Menurut pihak laki-laki, perempuan dalam perkawinan Nyentana merasa menjadi orang yang berkuasa sehingga cenderung otoriter terhadap suami.
Penelitian sebelumnya memaparkan status putrika setelah perceraian dan penyebab terjadinya perceraian pada pasangan Nyentana. Status
perempuan putrika yang telah bercerai bersifat tetap karena telah disahkan oleh adat dan keluarga. Status putrika akan hilang apabila: 1 perempuan
putrika kawin lagi tanpa melakukan sistem Nyentana; 2 anak laki-lakinya telah menikah; dan 3 status putrika dicabut oleh keluarga dan mendapat
persetujuan dari adat karena alasan tertentu.
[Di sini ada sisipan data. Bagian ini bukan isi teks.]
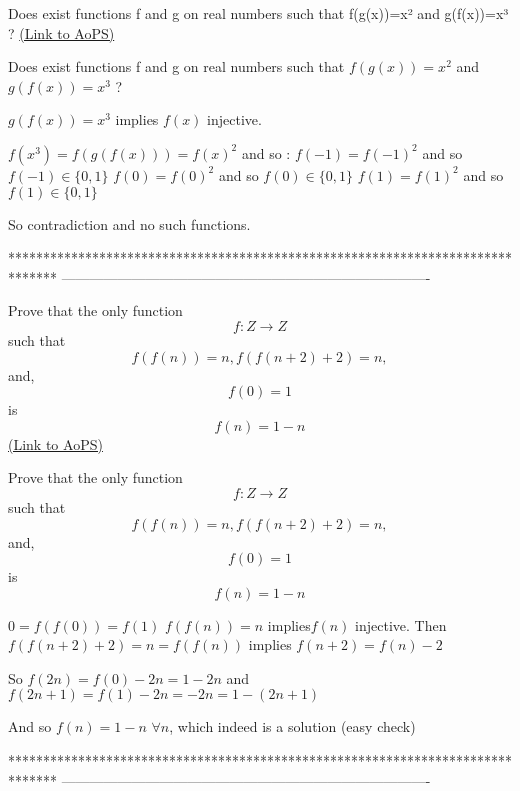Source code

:\begin{problem}
	Does exist functions f and g on real numbers such that f(g(x))=x² and g(f(x))=x³ ?
	\flushright \href{https://artofproblemsolving.com/community/c6h587761}{(Link to AoPS)}
\end{problem}



\begin{solution}
	\begin{tcolorbox}Does exist functions f and g on real numbers such that $f(g(x))=x^2$ and $g(f(x))=x^3$ ?\end{tcolorbox}
$g(f(x))=x^3$ implies $f(x)$ injective.

$f(x^3)=f(g(f(x)))=f(x)^2$  and so :
$f(-1)=f(-1)^2$ and so $f(-1)\in\{0,1\}$
$f(0)=f(0)^2$ and so $f(0)\in\{0,1\}$
$f(1)=f(1)^2$ and so $f(1)\in\{0,1\}$

So contradiction and no such functions.
\end{solution}
*******************************************************************************
-------------------------------------------------------------------------------

\begin{problem}
	Prove that the only function \[f:Z\rightarrow Z\]  such that \[f(f(n))=n , f(f(n+2)+2)=n,\] and, \[f(0)=1\] is \[f(n)=1-n\]
	\flushright \href{https://artofproblemsolving.com/community/c6h587763}{(Link to AoPS)}
\end{problem}



\begin{solution}
	\begin{tcolorbox}Prove that the only function \[f:Z\rightarrow Z\]  such that \[f(f(n))=n , f(f(n+2)+2)=n,\] and, \[f(0)=1\] is \[f(n)=1-n\]\end{tcolorbox}
$0=f(f(0))=f(1)$
$f(f(n))=n$ implies$f(n)$ injective.
Then $f(f(n+2)+2)=n=f(f(n))$ implies $f(n+2)=f(n)-2$

So $f(2n)=f(0)-2n=1-2n$ and $f(2n+1)=f(1)-2n=-2n=1-(2n+1)$

And so $f(n)=1-n$ $\forall n$, which indeed is a solution (easy check)
\end{solution}
*******************************************************************************
-------------------------------------------------------------------------------

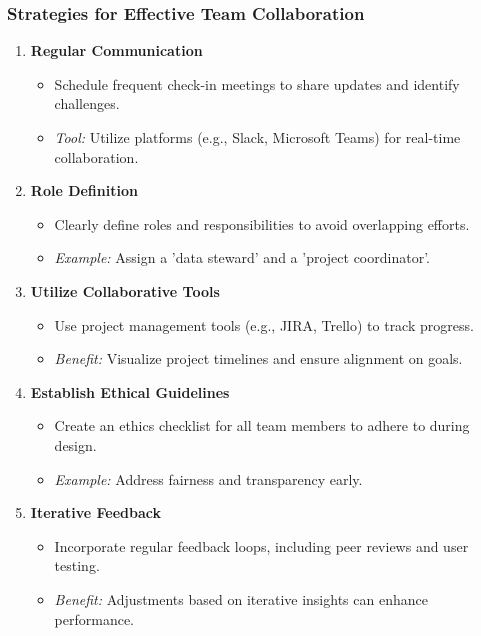 \documentclass[aspectratio=169]{beamer}
\begin{document}
\begin{frame}[fragile]
    \frametitle{Strategies for Effective Team Collaboration}
    \begin{enumerate}
        \item \textbf{Regular Communication}
        \begin{itemize}
            \item Schedule frequent check-in meetings to share updates and identify challenges.
            \item \textit{Tool:} Utilize platforms (e.g., Slack, Microsoft Teams) for real-time collaboration.
        \end{itemize}
        
        \item \textbf{Role Definition}
        \begin{itemize}
            \item Clearly define roles and responsibilities to avoid overlapping efforts.
            \item \textit{Example:} Assign a 'data steward' and a 'project coordinator'.
        \end{itemize}
        
        \item \textbf{Utilize Collaborative Tools}
        \begin{itemize}
            \item Use project management tools (e.g., JIRA, Trello) to track progress.
            \item \textit{Benefit:} Visualize project timelines and ensure alignment on goals.
        \end{itemize}
        
        \item \textbf{Establish Ethical Guidelines}
        \begin{itemize}
            \item Create an ethics checklist for all team members to adhere to during design.
            \item \textit{Example:} Address fairness and transparency early.
        \end{itemize}
        
        \item \textbf{Iterative Feedback}
        \begin{itemize}
            \item Incorporate regular feedback loops, including peer reviews and user testing.
            \item \textit{Benefit:} Adjustments based on iterative insights can enhance performance.
        \end{itemize}
    \end{enumerate}
\end{frame}
\end{document}
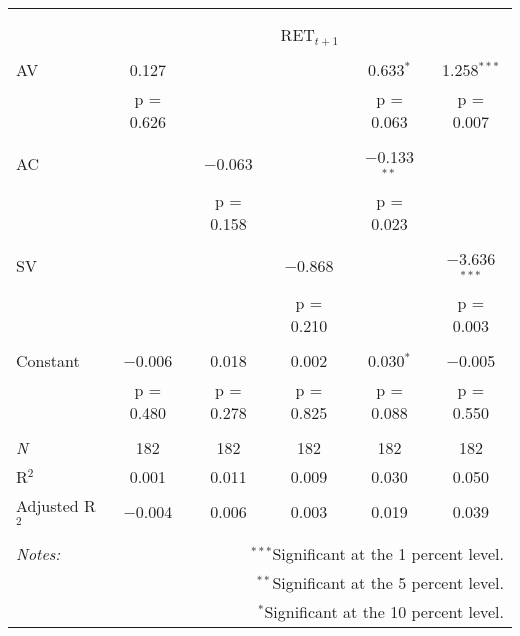 
\begin{tabular}{@{\extracolsep{5pt}}lccccc} 
\\[-1.8ex]\hline 
\hline \\[-1.8ex] 
\\[-1.8ex] & \multicolumn{5}{c}{RET$_{t+1}$} \\ 
\hline \\[-1.8ex] 
 AV & 0.127 &  &  & 0.633$^{*}$ & 1.258$^{***}$ \\ 
  & p = 0.626 &  &  & p = 0.063 & p = 0.007 \\ 
  & & & & & \\ 
 AC &  & $-$0.063 &  & $-$0.133$^{**}$ &  \\ 
  &  & p = 0.158 &  & p = 0.023 &  \\ 
  & & & & & \\ 
 SV &  &  & $-$0.868 &  & $-$3.636$^{***}$ \\ 
  &  &  & p = 0.210 &  & p = 0.003 \\ 
  & & & & & \\ 
 Constant & $-$0.006 & 0.018 & 0.002 & 0.030$^{*}$ & $-$0.005 \\ 
  & p = 0.480 & p = 0.278 & p = 0.825 & p = 0.088 & p = 0.550 \\ 
  & & & & & \\ 
\textit{N} & 182 & 182 & 182 & 182 & 182 \\ 
R$^{2}$ & 0.001 & 0.011 & 0.009 & 0.030 & 0.050 \\ 
Adjusted R$^{2}$ & $-$0.004 & 0.006 & 0.003 & 0.019 & 0.039 \\ 
\hline 
\hline \\[-1.8ex] 
\textit{Notes:} & \multicolumn{5}{r}{$^{***}$Significant at the 1 percent level.} \\ 
 & \multicolumn{5}{r}{$^{**}$Significant at the 5 percent level.} \\ 
 & \multicolumn{5}{r}{$^{*}$Significant at the 10 percent level.} \\ 
\end{tabular}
Penyebab perceraian pada pasangan Nyentana yaitu, 1 adanya
diskriminasi laki-laki oleh masyarakat Desa Adat Bonyoh karena ideologi patrilineal yang dianut. Selain itu, adanya 2 arogansi perempuan putrika, 3
pihak laki-laki yang merasa kehilangan identitasnya karena tidak sesuai dengan konsep laki-laki pada umumnya, 4 perusakan hubungan oleh pihak
ahli waris lainnya, dan 5 kondisi lingkungan yang tidak mendukung. Selain itu, hasil penelitian menujukkan bahwa perkawinan Nyentana yang dilakukan
dengan pasangan yang masih ada hubungan keluarga akan lebih langgeng daripada perkawinan yang dilakukan dengan laki-laki yang tidak ada
hubungan keluarga.
6
Harian Umum Nusa edisi 04 Pebruari 2007 dalam Suastika, 2010 dan wawancara yang dilakukan peneliti pada seorang Hindu di Bali 2012
menjelaskan bahwa Perkawinan Nyentana pada masyarakat patrilineal jika tidak dilakukan dengan orang yang masih memiliki hubungan darah akan
rawan konflik dan perceraian. Keluarga yang hanya memiliki anak perempuan akan merasa lebih tenang apabila Sentana Nyeburin yang mereka
dapatkan masih memiliki hubungan darah. Keluarga putrika akan merasa terlindungi karena yang menjadi Sentana merupakan keluarga sendiri. Dalam
hal ini, keluarga putrika berharap pasangan Nyentana tidak akan bercerai karena keluarga besar mereka adalah sama. Dengan demikian, warisan
keluarga tidak jatuh ke tangan orang lain. Sesuai dengan tujuan utamanya, penelitian yang dilakukan di Desa
Adat Bonyoh berusaha lebih berfokus untuk mengungkapkan perkawinan Nyentana secara konseptual peranan perempuan Putrika daripada
mengungkapkan sisi psikologisnya. Hasil penelitian tersebut cukup detail dalam membahas sisi psikologis laki-laki yang Nyentana dari sudut pandang
orang pertama. Namun, pembahasan tentang pengalaman psikologis perempuan putrika yang dikatakan merasa berkuasa didasarkan pada sudut
pandang laki-laki yang Nyentana bukan orang pertama. Hal ini mendorong peneliti untuk mencoba mendalami tentang pengalaman perempuan yang
melakukan perkawinan Nyentana berdasarkan sudut pandang orang pertama. Dengan demikian, penggunaan sudut pandang fenomenologi dirasakan tepat
dengan tujuan penelian ini.
7
Penelitian ini semakin penting untuk dilakukan karena hasil-hasil penelitian sebelumnya yang terkait dengan perkawinan Nyentana lebih
banyak dipandang dari sisi Hukum. Penelitian tentang perkawinan Nyentana diharapkan mampu menambah wawasan tentang perkawinan secara umum.
Selain itu, hasil penelitian ini dapat menambah hasil penelitian perkawinan Nyentana yang saat ini jumlahnya masih terbatas.